SOURCE DATA –
§ §
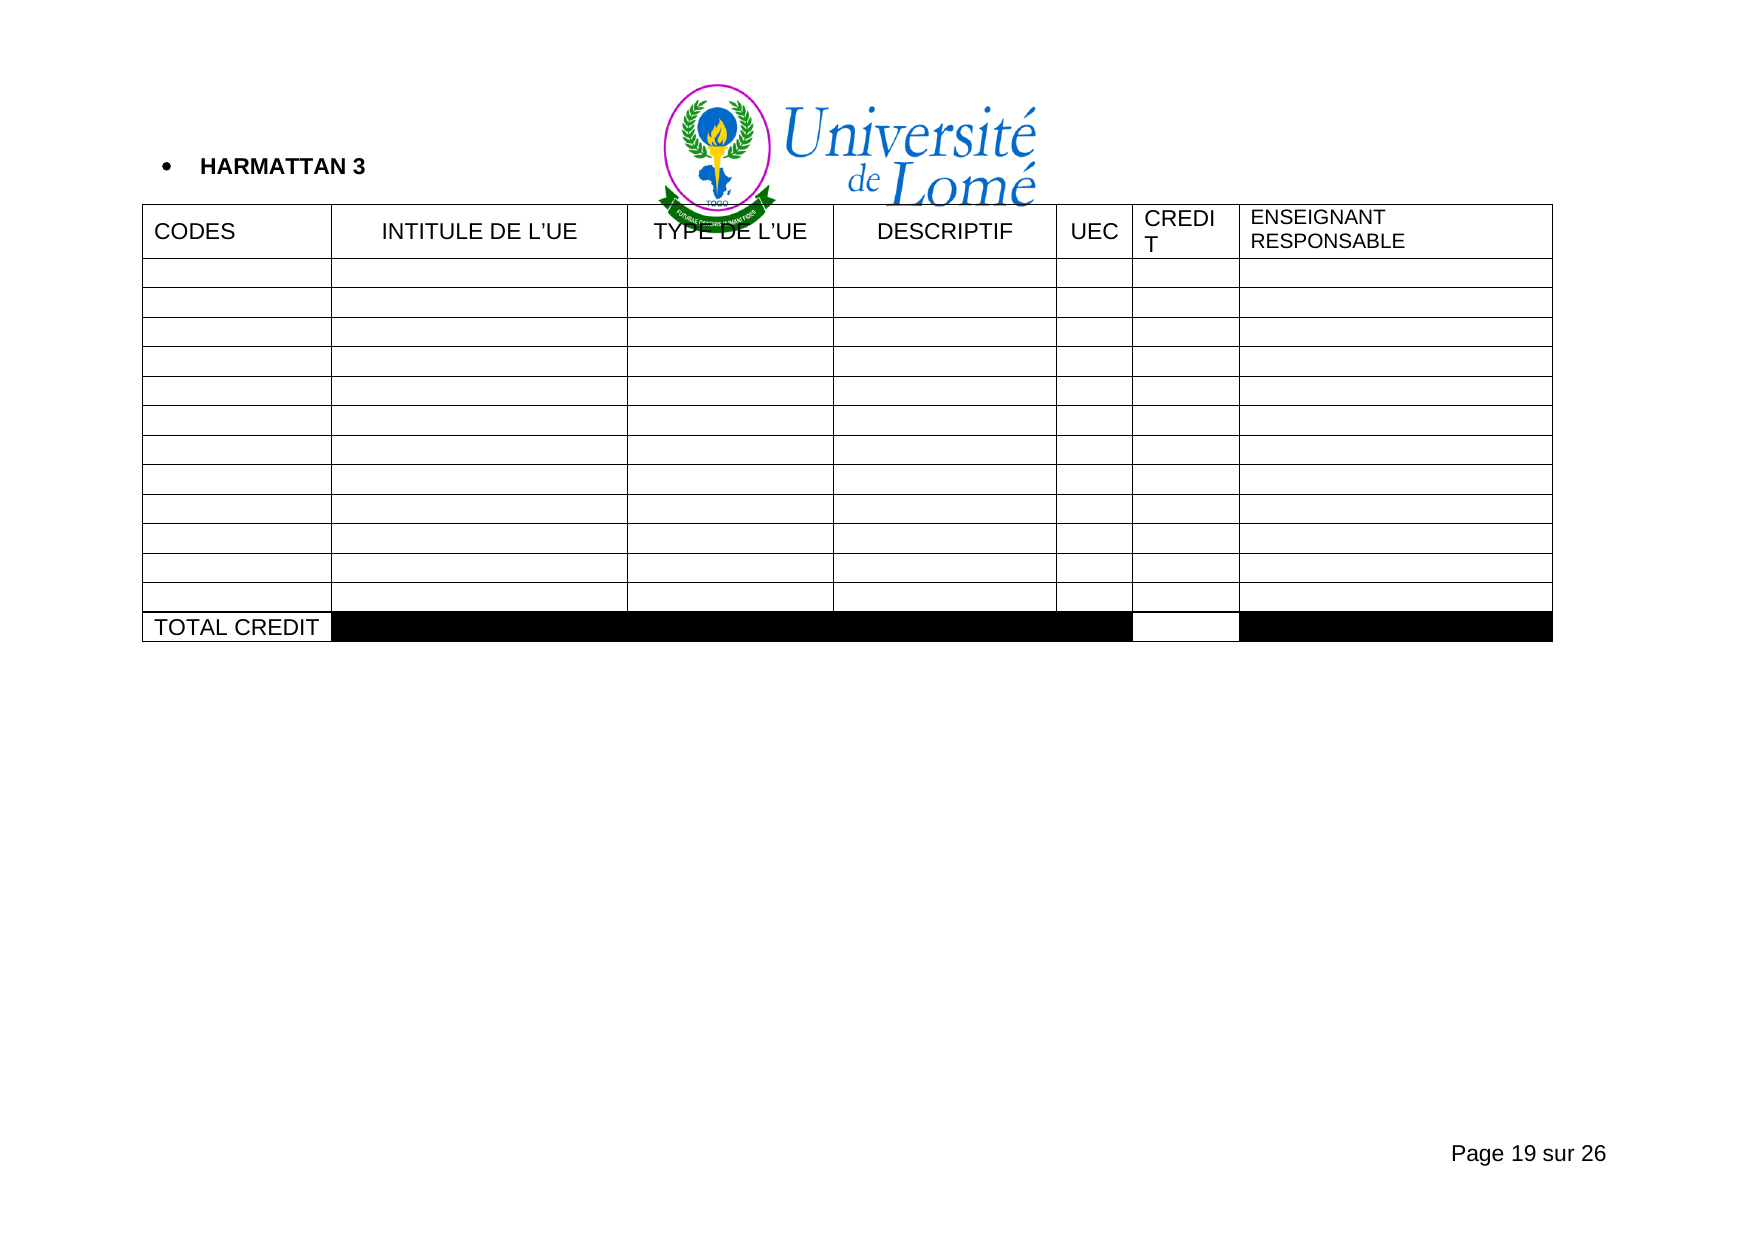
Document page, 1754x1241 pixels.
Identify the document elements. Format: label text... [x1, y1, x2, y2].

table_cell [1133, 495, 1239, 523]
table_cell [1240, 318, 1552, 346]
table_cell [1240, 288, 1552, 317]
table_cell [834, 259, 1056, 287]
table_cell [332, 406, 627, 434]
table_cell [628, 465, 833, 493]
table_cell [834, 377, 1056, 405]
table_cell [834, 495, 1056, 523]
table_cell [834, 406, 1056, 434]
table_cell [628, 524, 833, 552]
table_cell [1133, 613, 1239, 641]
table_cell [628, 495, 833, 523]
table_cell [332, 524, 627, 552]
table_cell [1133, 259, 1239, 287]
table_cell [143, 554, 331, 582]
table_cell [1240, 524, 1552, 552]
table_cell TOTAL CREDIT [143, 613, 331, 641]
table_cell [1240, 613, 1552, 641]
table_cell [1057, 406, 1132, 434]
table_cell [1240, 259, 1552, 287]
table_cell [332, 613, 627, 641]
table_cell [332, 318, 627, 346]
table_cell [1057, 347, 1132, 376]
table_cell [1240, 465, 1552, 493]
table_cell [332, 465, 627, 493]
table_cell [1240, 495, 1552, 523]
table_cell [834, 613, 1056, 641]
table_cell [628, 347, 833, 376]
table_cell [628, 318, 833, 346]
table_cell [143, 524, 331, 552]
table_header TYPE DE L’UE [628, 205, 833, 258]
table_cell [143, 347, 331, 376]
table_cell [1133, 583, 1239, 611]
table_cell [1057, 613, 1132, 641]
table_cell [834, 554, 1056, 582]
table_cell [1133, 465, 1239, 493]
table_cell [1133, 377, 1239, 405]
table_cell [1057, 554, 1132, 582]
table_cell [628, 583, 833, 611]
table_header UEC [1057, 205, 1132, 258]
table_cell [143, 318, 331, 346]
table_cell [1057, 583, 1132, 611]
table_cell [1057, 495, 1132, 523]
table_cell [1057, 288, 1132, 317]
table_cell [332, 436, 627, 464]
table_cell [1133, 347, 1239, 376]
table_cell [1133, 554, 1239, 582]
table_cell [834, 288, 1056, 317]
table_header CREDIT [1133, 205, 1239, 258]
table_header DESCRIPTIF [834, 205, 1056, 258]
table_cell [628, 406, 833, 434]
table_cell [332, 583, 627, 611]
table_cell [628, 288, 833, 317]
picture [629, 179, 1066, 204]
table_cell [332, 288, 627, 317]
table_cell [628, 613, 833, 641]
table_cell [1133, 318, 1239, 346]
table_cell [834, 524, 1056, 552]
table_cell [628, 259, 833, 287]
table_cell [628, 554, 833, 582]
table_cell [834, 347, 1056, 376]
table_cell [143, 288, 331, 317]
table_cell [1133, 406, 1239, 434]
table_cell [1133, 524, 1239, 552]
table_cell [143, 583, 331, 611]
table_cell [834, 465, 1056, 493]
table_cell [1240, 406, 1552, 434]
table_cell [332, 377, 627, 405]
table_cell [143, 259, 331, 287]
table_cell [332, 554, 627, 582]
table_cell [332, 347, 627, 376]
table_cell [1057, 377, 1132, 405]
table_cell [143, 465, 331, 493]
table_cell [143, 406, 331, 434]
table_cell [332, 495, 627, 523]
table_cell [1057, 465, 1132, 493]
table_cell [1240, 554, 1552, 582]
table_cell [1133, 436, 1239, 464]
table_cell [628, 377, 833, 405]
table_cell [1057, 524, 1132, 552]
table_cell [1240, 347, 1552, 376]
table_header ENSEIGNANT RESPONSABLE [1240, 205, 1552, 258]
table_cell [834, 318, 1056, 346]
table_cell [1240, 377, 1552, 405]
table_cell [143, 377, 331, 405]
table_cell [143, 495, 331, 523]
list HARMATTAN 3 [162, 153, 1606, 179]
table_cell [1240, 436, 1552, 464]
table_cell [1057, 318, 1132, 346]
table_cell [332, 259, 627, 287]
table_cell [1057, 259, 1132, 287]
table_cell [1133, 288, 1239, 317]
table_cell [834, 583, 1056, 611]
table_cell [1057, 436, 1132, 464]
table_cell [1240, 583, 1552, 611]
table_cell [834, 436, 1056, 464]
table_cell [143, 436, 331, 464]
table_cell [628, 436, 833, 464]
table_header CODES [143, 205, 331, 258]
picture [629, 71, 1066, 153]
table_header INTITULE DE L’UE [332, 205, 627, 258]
§ §
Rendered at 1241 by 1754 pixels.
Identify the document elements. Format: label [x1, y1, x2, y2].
§ §
TASK GOAL – In the listing above, find the line with "Rendered at 1241 by 1754 pixels." and the line with "Identify the document elements. Format: label [x1, y1, x2, y2].", then print exactly those two lines and every line between them, and nothing more.

SOLUTION TO THIS PROBLEM –
Rendered at 1241 by 1754 pixels.
Identify the document elements. Format: label [x1, y1, x2, y2].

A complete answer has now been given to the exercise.